(Records from a collection)
§

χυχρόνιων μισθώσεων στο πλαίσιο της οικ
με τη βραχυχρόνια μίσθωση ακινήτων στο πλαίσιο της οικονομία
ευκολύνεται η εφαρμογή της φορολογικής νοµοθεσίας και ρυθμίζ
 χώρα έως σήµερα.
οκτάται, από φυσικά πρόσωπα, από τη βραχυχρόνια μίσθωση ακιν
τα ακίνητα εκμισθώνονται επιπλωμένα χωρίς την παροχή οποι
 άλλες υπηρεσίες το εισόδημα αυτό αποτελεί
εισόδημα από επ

§

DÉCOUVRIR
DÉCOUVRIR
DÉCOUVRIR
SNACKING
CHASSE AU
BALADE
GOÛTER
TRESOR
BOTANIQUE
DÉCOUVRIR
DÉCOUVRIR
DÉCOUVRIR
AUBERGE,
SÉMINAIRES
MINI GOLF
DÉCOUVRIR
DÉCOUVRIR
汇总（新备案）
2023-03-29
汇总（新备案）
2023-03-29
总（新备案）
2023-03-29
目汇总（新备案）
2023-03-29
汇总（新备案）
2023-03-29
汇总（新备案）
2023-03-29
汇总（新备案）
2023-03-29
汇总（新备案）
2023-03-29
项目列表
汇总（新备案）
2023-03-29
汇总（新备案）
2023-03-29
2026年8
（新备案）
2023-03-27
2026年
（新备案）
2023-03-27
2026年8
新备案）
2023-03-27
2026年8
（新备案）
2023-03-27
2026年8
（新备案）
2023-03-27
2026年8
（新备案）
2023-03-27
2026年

§

Copy out the lines of the records word for word, starting with the line containing "χυχρόνιων μισθώσεων στο πλαίσιο της οικ" and ending with the line containing "εισόδημα από επ", both of those lines included.

__RESPONSE__.
χυχρόνιων μισθώσεων στο πλαίσιο της οικ
με τη βραχυχρόνια μίσθωση ακινήτων στο πλαίσιο της οικονομία
ευκολύνεται η εφαρμογή της φορολογικής νοµοθεσίας και ρυθμίζ
 χώρα έως σήµερα.
οκτάται, από φυσικά πρόσωπα, από τη βραχυχρόνια μίσθωση ακιν
τα ακίνητα εκμισθώνονται επιπλωμένα χωρίς την παροχή οποι
 άλλες υπηρεσίες το εισόδημα αυτό αποτελεί
εισόδημα από επ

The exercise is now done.